Quoted passage
━━━━━━

Proponents of nuclear power would have you believe that the problems with their energy source are restricted to the profound problems associated with the storage of long-lived radioactive waste, the human fallibilities that have created the most serious nuclear accidents in history, and the ongoing history of near-misses and near-meltdowns in the industry.  Proponents suggest that these problems are practically solved.  Not only are those problems unsolved, there are others that, when all totaled, add up to more problem than solution.

━━━━━━

Extracted entries
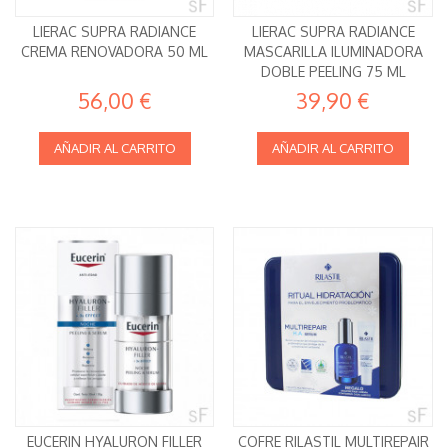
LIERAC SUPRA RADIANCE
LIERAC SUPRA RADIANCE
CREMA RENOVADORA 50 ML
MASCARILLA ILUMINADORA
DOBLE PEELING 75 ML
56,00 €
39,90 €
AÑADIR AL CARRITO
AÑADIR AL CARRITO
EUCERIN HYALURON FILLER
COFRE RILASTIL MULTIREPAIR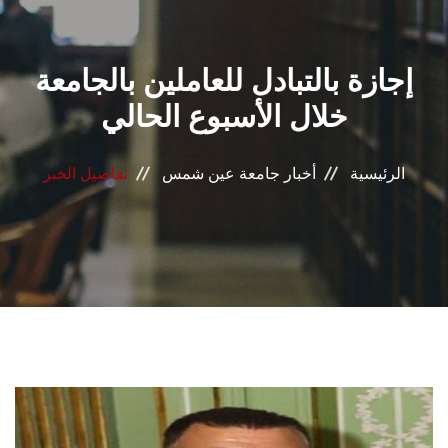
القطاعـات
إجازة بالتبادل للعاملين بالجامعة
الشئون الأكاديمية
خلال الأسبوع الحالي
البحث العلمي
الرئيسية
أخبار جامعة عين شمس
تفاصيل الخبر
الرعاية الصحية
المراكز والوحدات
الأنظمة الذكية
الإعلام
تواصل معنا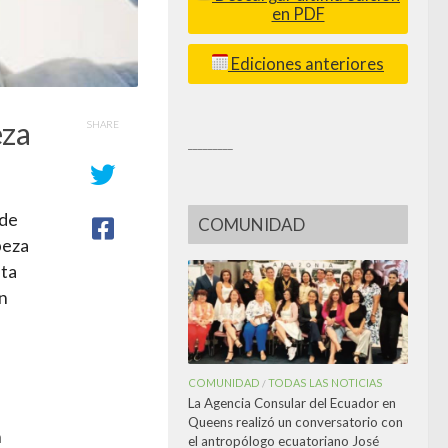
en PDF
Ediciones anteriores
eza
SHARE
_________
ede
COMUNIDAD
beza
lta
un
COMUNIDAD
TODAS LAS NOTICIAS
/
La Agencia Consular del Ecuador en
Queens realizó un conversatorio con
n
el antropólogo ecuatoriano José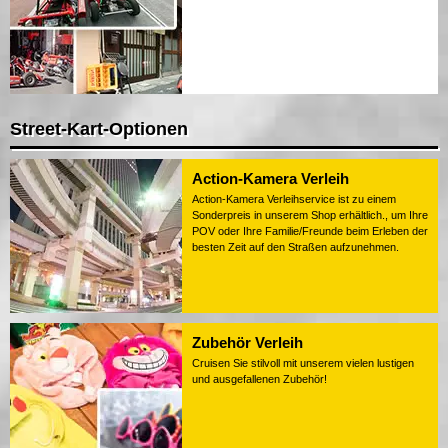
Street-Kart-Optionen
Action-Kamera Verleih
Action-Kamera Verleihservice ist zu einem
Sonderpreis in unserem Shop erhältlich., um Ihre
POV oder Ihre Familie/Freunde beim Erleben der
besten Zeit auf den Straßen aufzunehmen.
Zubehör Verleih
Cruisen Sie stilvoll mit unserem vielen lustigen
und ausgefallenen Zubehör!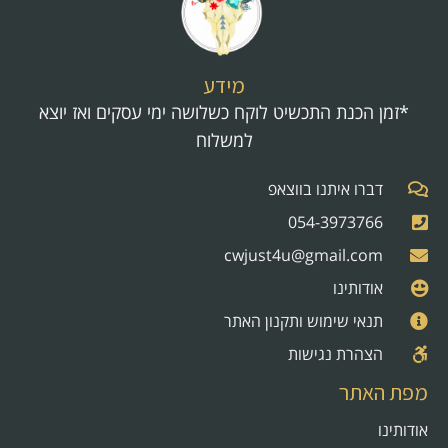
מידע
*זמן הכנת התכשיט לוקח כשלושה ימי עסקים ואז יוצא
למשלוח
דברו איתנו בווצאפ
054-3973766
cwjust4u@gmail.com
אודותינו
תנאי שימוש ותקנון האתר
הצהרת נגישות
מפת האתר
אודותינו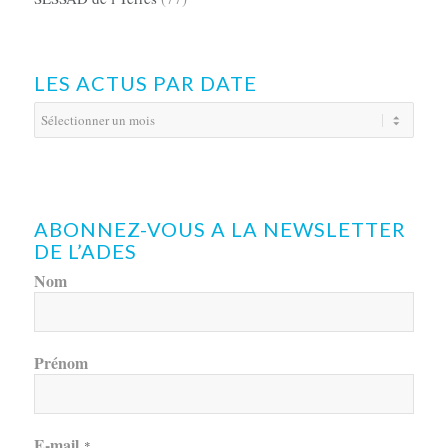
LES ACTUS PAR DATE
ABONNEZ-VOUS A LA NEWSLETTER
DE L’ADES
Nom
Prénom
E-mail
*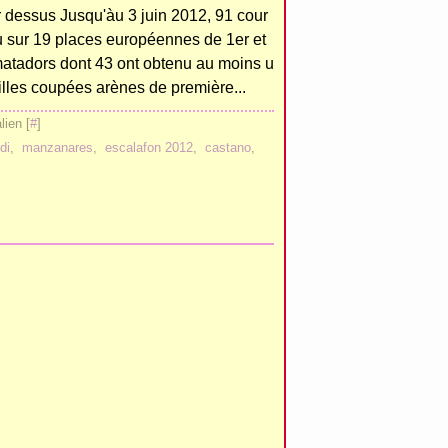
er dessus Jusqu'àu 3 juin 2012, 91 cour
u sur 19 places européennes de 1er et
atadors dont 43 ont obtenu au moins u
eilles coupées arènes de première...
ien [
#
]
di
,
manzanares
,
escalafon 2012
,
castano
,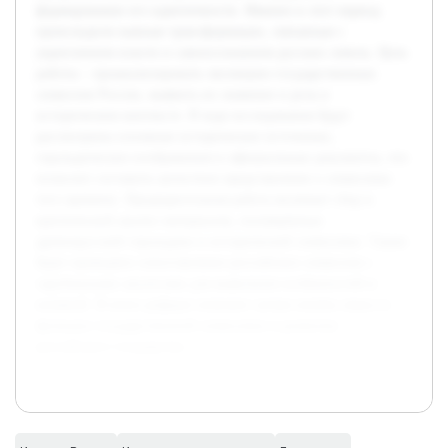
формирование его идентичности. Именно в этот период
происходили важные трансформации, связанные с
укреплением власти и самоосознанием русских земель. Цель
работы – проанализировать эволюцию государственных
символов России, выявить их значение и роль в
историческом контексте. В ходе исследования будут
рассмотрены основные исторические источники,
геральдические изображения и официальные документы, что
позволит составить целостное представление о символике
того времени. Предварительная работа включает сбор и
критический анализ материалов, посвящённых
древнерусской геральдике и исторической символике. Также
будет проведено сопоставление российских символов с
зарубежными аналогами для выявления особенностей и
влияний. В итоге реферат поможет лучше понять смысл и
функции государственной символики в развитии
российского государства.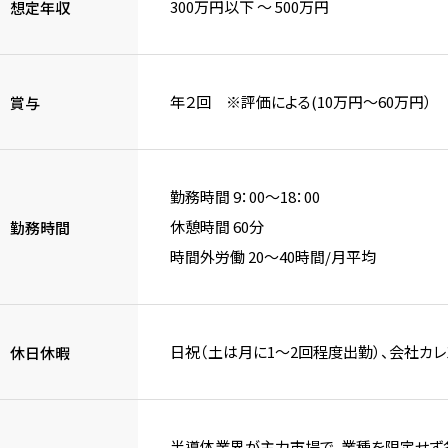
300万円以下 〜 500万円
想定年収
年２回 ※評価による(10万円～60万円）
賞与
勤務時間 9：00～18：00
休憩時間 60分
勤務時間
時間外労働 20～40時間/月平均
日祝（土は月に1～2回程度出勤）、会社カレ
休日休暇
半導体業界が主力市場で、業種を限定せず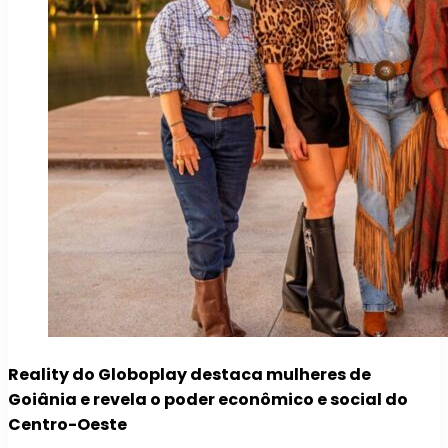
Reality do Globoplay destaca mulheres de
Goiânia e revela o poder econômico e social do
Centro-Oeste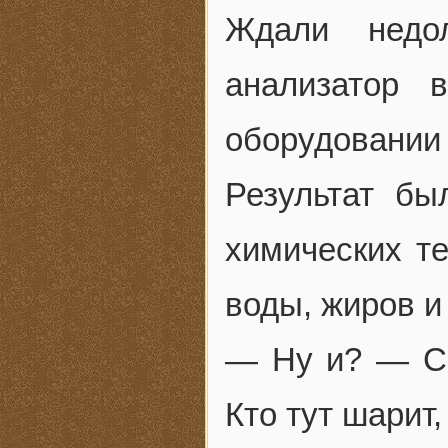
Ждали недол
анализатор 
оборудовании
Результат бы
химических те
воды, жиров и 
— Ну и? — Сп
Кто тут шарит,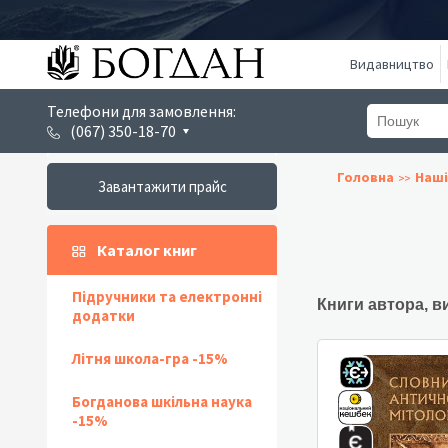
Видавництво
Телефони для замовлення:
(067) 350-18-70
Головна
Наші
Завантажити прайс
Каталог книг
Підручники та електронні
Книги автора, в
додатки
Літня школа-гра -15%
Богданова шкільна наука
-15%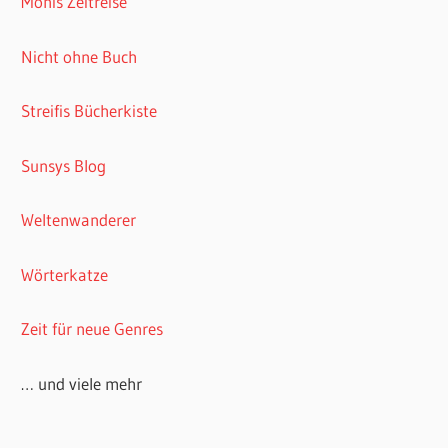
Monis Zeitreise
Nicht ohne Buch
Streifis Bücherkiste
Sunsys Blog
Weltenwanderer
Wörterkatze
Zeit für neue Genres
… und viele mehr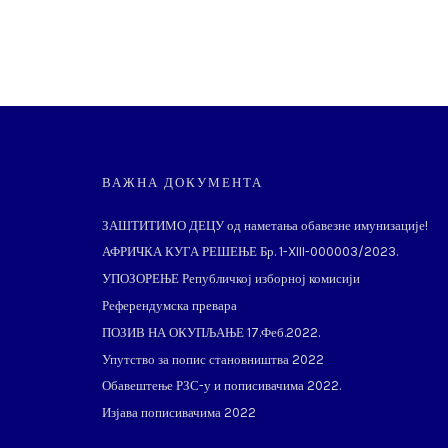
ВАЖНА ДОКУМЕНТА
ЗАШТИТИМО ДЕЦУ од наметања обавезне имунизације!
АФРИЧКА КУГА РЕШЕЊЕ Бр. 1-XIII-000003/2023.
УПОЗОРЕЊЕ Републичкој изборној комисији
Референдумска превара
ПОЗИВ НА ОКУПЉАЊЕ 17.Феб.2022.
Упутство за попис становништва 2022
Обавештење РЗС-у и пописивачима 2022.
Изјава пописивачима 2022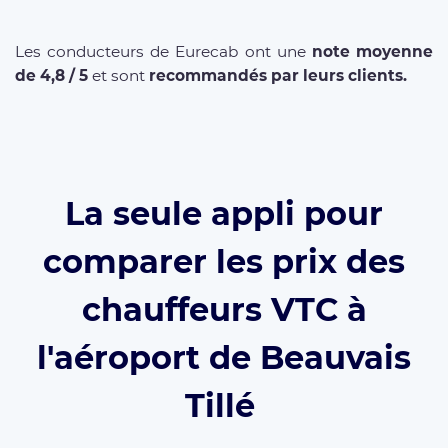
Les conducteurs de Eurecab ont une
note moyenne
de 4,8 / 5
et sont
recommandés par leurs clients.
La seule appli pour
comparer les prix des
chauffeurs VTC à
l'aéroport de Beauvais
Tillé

━━━━━━

Requirement 1
In the passage on nuclear power, swap "Proponents" for "Supporters" and write out the text starting at "Proponents of nuclear" and ending at "problem than solution.".
Requirement 2
In the passage on nuclear power, what do proponents suggest about the problems with their energy source?

Exercise answer 1
Supporters of nuclear power would have you believe that the problems with their energy source are restricted to the profound problems associated with the storage of long-lived radioactive waste, the human fallibilities that have created the most serious nuclear accidents in history, and the ongoing history of near-misses and near-meltdowns in the industry.  Supporters suggest that these problems are practically solved.  Not only are those problems unsolved, there are others that, when all totaled, add up to more problem than solution.

Exercise answer 2
That they are practically solved.